Either way, he begins once again explaining everything the scriptures had ever said about the Messiah, the entire plot line of the Old Testament and how it led up to where they were today.  The conversation takes them all the way to Emmaus - and from the invitation the disciples extend to this stranger, it has stirred them in a way that they hadn’t experienced since… well, since they had walked with Jesus the last time.  And yet it’s not until he sits down to share a meal with them, until he takes the bread, blesses it, breaks it, and gives it to them, that they finally see him and recognize him for who he really is.  And after he disappears, after they recognize him and know him, know that he is truly risen… they hit the road again, this time to seek out the eleven and their companions, to share the same news, the news that is swiftly beginning to fill all of Christ’s followers - “The Lord has Risen!  We have seen the risen Lord!”

They comment to each other as they rush back toward the place where the other disciples were gathering - they take this journey a second time, once again in bewilderment, confusion, and surprise - and yet this time it’s not clouded in grief.  Instead, they wonder to each other at the way their hearts had been burning within them as the unrecognizable Jesus opened up the Scriptures to them - and their voices are no longer filled with the grief of the day before.  Instead, their voices are filled once more with excitement.  Their steps are quickened, their shoulders no longer slumped, their eyes looking eagerly forward and ahead of them once again.

It’s really amazing what a change in perspective does - how it changes their vision.  Scholars and interpretation go back and forth over what Luke really means when he tells us in his Gospel that “their eyes were kept from recognizing” Jesus - it’s often suggested that Jesus’ appearance must have been somehow different, that he somehow disguised himself or actively prevented people from knowing who he was.  But there’s a simpler possibility here that doesn’t require some further use of divine power… The disciples are so wrapped up in the hopes they’d had for Jesus, the grief and confusion they feel, that they don’t even entertain the possibility that the man walking beside them was the risen Messiah.

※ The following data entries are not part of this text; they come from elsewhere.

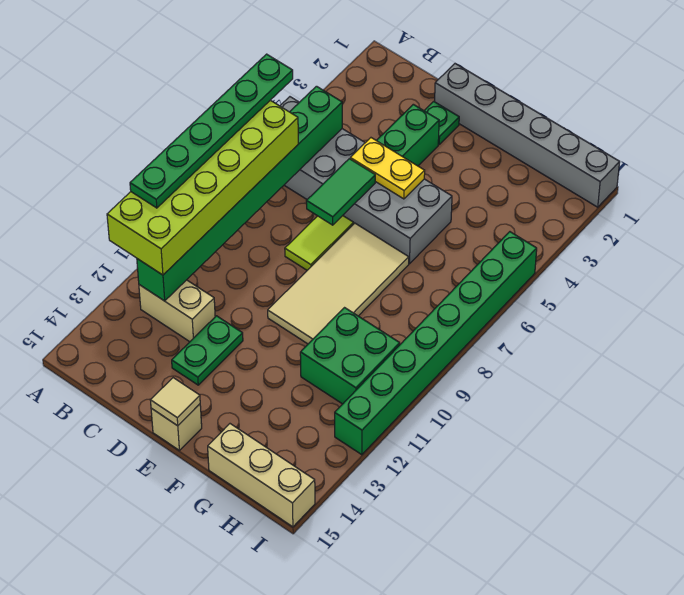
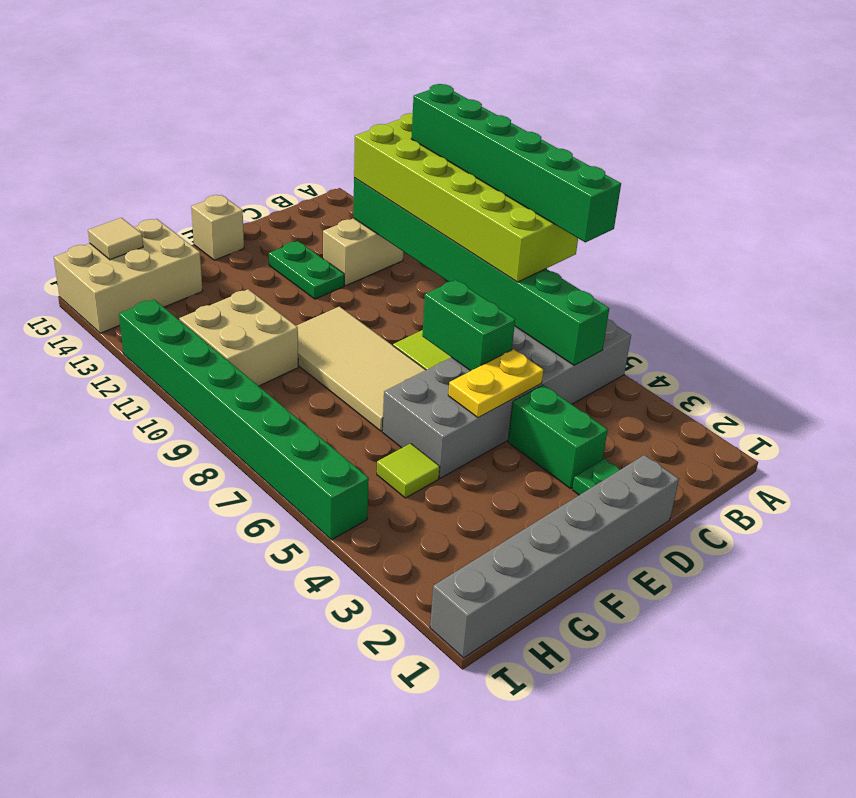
green 1x6 plate [130,54,293,208] -> green 1x6 brick [411,84,621,242]
green 1x2 tile [306,159,375,225] -> green 1x2 brick [422,280,515,371]
tan 1x1 tile [150,378,200,426] -> tan 1x1 tile moved to [88,218,143,260]
none -> lime 1x1 tile [377,443,440,498]
green 2x2 brick [300,308,400,404] -> tan 2x2 brick [179,289,298,386]
tan 1x3 brick [208,424,315,527] -> tan 2x3 brick [54,219,202,333]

And how easily do we allow ourselves to be oblivious to the things that are right in front of us?  How often do we let our own grief, our own confusion, lock us into one particular way of seeing things?  How often does Christ stand in our midst, reaching out to us, calling to us… and how often do we let our own cries of “We had hoped,” our own grief over failed expectations, keep us from seeing Him right in front of us?

How often do we need to hear Jesus’ own amused expression “Oh, how foolish you are, and how slow of heart to believe!” And how often does Jesus, ever patient, ever loving, ever kind, walk us through those broken expectations, those shattered hopes, and lead us to see the way in which he was walking beside us the entire time, and that he is still there, still calling to us, still offering us his grace and guidance in the power of the Spirit?

Jesus is there with us in every moment we cry “We had hoped.”  Often, it’s Jesus there crying with us - but it’s also Jesus who is there in the power of the Spirit to point us forward, to help us to see beyond the pain and disappointment in our current situations and to recognize the inherent promise of Easter - the promise that, no matter how disappointing or hopeless our situations may seem, we know that God is bigger, that Christ has taken that pain and suffering on our behalf, and that in the resurrection, all that pain and suffering has ultimately been defeated.


And it’s that promise that should always give us hope - that promise that helps us to look head, to keep pressing forward, to proclaim with excitement and joy that “He is risen, indeed,” and to know that in that resurrection, all our hopes and expectations are graciously and wondrously surpassed.  So let us continue to hope.  To God be the Glory.  Amen.